Assignment → Every line below containing the word "trời" should be found and copied.

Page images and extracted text
========================================

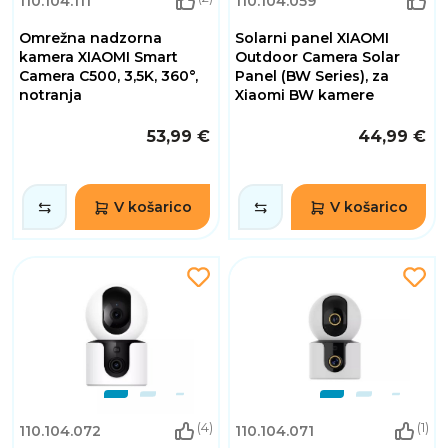
110.104.111
110.104.059
Omrežna nadzorna
Solarni panel XIAOMI
kamera XIAOMI Smart
Outdoor Camera Solar
Camera C500, 3,5K, 360°,
Panel (BW Series), za
notranja
Xiaomi BW kamere
53,99 €
44,99 €
V košarico
V košarico
(4)
(1)
110.104.072
110.104.071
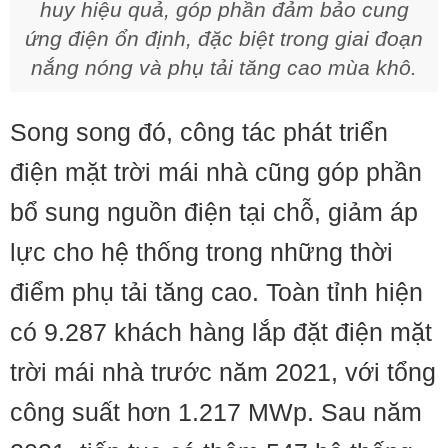
huy hiệu quả, góp phần đảm bảo cung
ứng điện ổn định, đặc biệt trong giai đoạn
nắng nóng và phụ tải tăng cao mùa khô.
Song song đó, công tác phát triển
điện mặt trời mái nhà cũng góp phần
bổ sung nguồn điện tại chỗ, giảm áp
lực cho hệ thống trong những thời
điểm phụ tải tăng cao. Toàn tỉnh hiện
có 9.287 khách hàng lắp đặt điện mặt
trời mái nhà trước năm 2021, với tổng
công suất hơn 1.217 MWp. Sau năm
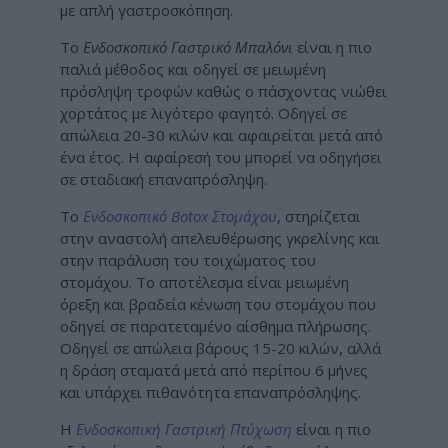
με απλή γαστροσκόπηση.
Το
Ενδοσκοπικό Γαστρικό Μπαλόνι
είναι η πιο
παλιά μέθοδος και οδηγεί σε μειωμένη
πρόσληψη τροφών καθώς ο πάσχοντας νιώθει
χορτάτος με λιγότερο φαγητό. Οδηγεί σε
απώλεια 20-30 κιλών και αφαιρείται μετά από
ένα έτος. Η αφαίρεσή του μπορεί να οδηγήσει
σε σταδιακή επαναπρόσληψη.
Το
Ενδοσκοπικό Botox Στομάχου
, στηρίζεται
στην αναστολή απελευθέρωσης γκρελίνης και
στην παράλυση του τοιχώματος του
στομάχου. Το αποτέλεσμα είναι μειωμένη
όρεξη και βραδεία κένωση του στομάχου που
οδηγεί σε παρατεταμένο αίσθημα πλήρωσης.
Οδηγεί σε απώλεια βάρους 15-20 κιλών, αλλά
η δράση σταματά μετά από περίπου 6 μήνες
και υπάρχει πιθανότητα επαναπρόσληψης.
Η
Ενδοσκοπική Γαστρική Πτύχωση
είναι η πιο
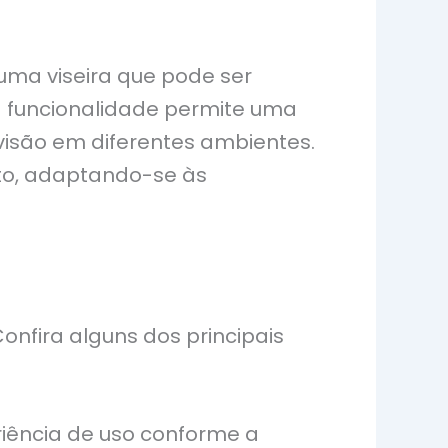
uma viseira que pode ser
sa funcionalidade permite uma
visão em diferentes ambientes.
to, adaptando-se às
nfira alguns dos principais
riência de uso conforme a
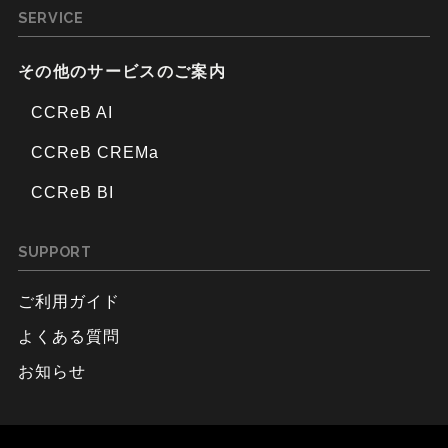
SERVICE
その他のサービスのご案内
CCReB AI
CCReB CREMa
CCReB BI
SUPPORT
ご利用ガイド
よくある質問
お知らせ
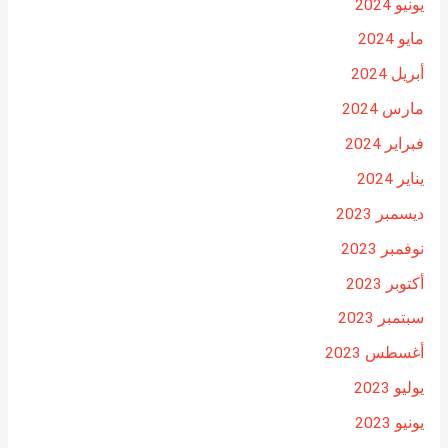
يونيو 2024
مايو 2024
أبريل 2024
مارس 2024
فبراير 2024
يناير 2024
ديسمبر 2023
نوفمبر 2023
أكتوبر 2023
سبتمبر 2023
أغسطس 2023
يوليو 2023
يونيو 2023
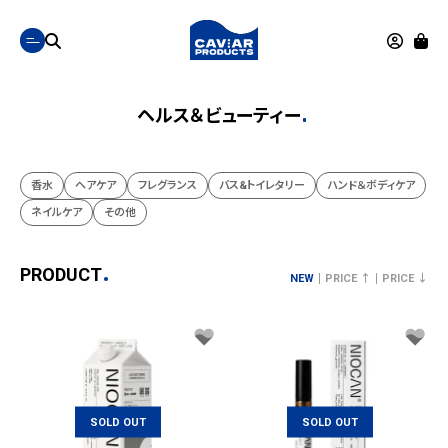
ヘルス＆ビューティー
香水
ヘアケア
フレグランス
バス&トイレタリー
ハンド＆ボディケア
ネイルケア
その他
PRODUCT
NEW
PRICE ↑
PRICE ↓
SOLD OUT
SOLD OUT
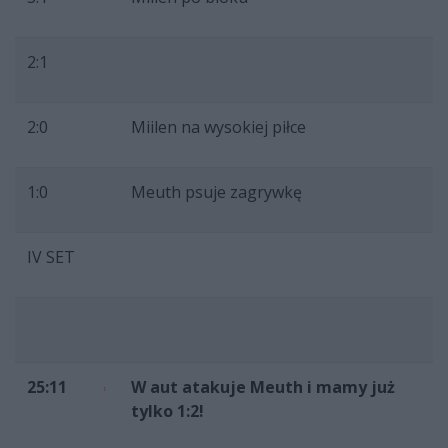
2:1
2:0
Miilen na wysokiej piłce
1:0
Meuth psuje zagrywkę
IV SET
25:11
W aut atakuje Meuth i mamy już
tylko 1:2!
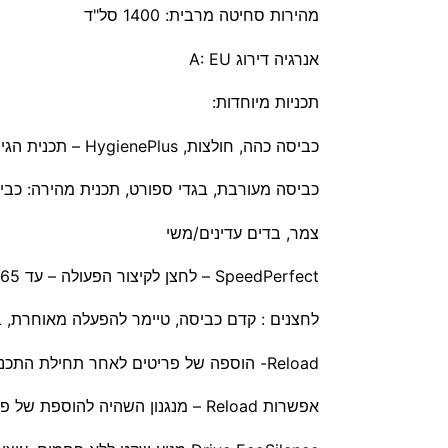
מהירות סחיטה מרבית: 1400 סל"ד
אנרגיה דירוג A: EU
תכניות מיוחדות:
כביסה כהה, חולצות, HygienePlus – תכנית הגיינית במיוחד, שטיפה, ניקוז/סחיטה.
כביסה מעורבת, בגדי ספורט, תכנית מהירה: כביסה ב-15 או 0
צמר, בדים עדינים/משי
SpeedPerfect – לחצן לקיצור הפעולה – עד %65 מזמן התכנית!
לחצנים : קדם כביסה, טיימר להפעלה מאוחרת, 
Reload- הוספה של פריטים לאחר תחילת התכנית, בורר מהירות סחיטה
אפשרות Reload – מנגנון השהיה להוספת של פריטים גם לאחר תחילת התכנית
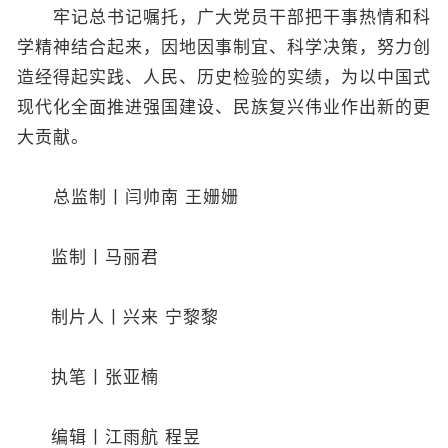
牢记总书记嘱托，广大党员干部把干事热情和科
学精神结合起来，因地因事制宜、科学决策，努力创
造经得起实践、人民、历史检验的实绩，为以中国式
现代化全面推进强国建设、民族复兴伟业作出新的更
大贡献。
总监制丨闫帅南 王姗姗
监制丨马丽君
制片人丨兴来 宁黎黎
执笔丨张亚楠
编辑丨江雨航 程昱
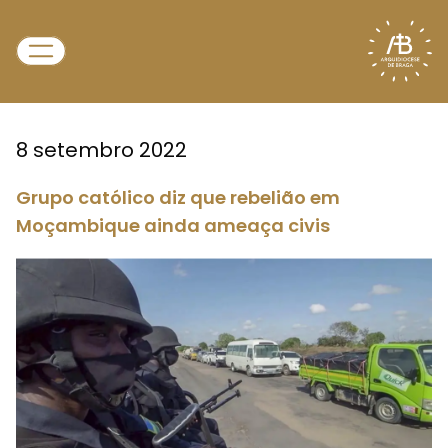
8 setembro 2022
Grupo católico diz que rebelião em
Moçambique ainda ameaça civis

========================================

Task output →
điện mặt trời mái nhà cũng góp phần
trời mái nhà trước năm 2021, với tổng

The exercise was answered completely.